* Given instruction *
Display each line of the listing below that contains the string "hour".

* Information provided *

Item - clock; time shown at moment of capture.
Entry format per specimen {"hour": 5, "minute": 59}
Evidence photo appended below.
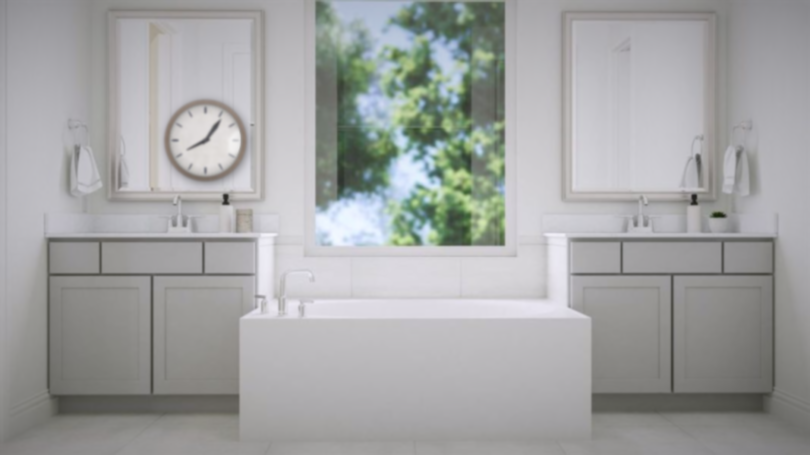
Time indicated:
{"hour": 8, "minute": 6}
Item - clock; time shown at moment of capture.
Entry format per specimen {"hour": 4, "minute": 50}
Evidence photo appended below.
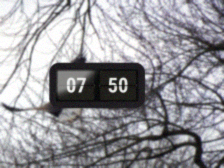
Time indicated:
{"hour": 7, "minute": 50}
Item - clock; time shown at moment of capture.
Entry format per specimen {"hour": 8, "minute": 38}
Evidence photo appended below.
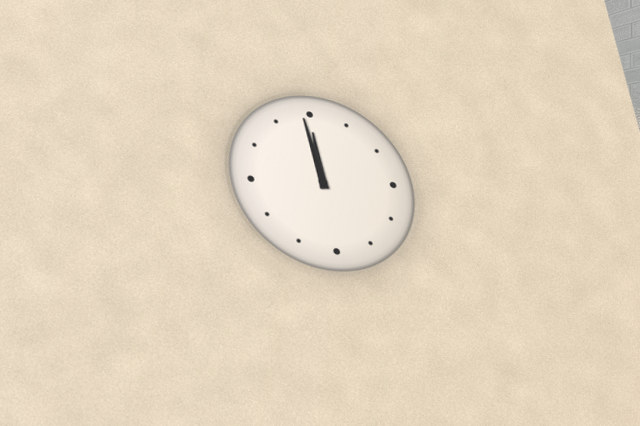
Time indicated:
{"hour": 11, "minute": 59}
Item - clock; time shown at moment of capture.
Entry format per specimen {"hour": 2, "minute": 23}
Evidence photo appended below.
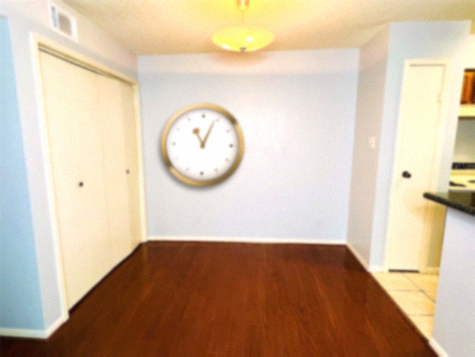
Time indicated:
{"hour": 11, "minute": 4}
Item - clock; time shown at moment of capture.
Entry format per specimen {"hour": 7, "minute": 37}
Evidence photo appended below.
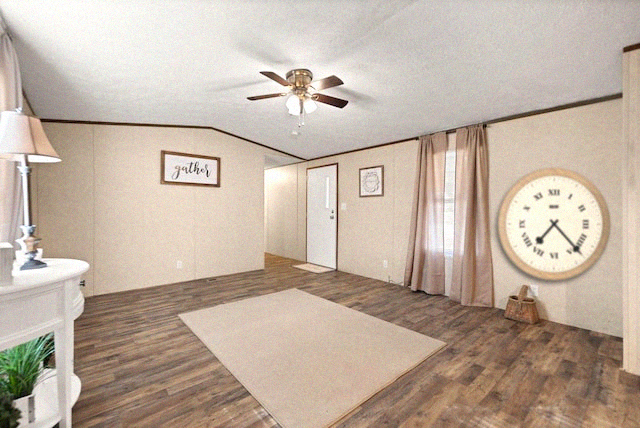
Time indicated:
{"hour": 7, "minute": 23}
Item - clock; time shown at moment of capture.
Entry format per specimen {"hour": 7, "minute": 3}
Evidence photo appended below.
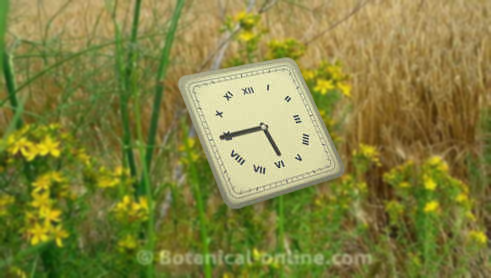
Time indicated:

* Answer to this problem *
Entry format per specimen {"hour": 5, "minute": 59}
{"hour": 8, "minute": 6}
Entry format per specimen {"hour": 4, "minute": 50}
{"hour": 7, "minute": 50}
Entry format per specimen {"hour": 8, "minute": 38}
{"hour": 11, "minute": 59}
Entry format per specimen {"hour": 2, "minute": 23}
{"hour": 11, "minute": 4}
Entry format per specimen {"hour": 7, "minute": 37}
{"hour": 7, "minute": 23}
Entry format per specimen {"hour": 7, "minute": 3}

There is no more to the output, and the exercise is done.